=== Data supplied ===

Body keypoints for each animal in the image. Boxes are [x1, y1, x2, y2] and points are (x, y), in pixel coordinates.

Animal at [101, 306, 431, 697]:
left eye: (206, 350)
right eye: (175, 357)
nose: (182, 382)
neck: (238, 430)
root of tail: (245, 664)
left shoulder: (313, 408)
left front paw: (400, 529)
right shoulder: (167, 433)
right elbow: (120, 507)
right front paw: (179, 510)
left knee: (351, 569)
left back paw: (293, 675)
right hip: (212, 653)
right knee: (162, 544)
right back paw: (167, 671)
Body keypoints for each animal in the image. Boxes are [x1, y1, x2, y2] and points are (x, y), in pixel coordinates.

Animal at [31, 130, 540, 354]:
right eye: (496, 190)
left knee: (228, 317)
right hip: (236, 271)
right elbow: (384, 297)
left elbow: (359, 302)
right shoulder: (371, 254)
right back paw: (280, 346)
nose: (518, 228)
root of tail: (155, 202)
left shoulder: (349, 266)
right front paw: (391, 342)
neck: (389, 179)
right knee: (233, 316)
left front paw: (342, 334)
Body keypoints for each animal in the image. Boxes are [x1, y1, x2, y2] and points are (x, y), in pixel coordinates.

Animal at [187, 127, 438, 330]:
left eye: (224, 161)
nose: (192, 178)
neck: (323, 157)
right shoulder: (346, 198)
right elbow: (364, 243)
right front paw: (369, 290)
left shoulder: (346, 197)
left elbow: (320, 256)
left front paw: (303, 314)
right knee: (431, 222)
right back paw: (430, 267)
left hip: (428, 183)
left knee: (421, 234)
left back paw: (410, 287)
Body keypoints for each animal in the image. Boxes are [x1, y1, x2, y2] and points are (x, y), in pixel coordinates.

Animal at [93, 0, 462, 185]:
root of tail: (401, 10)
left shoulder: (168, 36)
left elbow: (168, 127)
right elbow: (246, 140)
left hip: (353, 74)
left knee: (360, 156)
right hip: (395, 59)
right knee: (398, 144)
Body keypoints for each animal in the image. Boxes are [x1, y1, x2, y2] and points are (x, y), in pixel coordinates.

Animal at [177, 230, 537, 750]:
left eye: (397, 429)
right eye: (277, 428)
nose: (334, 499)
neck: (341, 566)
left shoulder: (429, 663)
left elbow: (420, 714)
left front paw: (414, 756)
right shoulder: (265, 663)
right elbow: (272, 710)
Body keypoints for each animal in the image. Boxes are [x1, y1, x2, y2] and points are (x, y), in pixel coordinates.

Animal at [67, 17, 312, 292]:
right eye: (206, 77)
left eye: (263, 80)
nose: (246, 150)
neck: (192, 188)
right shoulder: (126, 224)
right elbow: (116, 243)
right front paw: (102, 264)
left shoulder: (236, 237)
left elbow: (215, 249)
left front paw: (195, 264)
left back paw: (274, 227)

===

> **Work instructions**
Go through the listing above and pull out each line containing the word "tail".

> **Exercise result**
root of tail: (245, 664)
root of tail: (155, 202)
root of tail: (401, 10)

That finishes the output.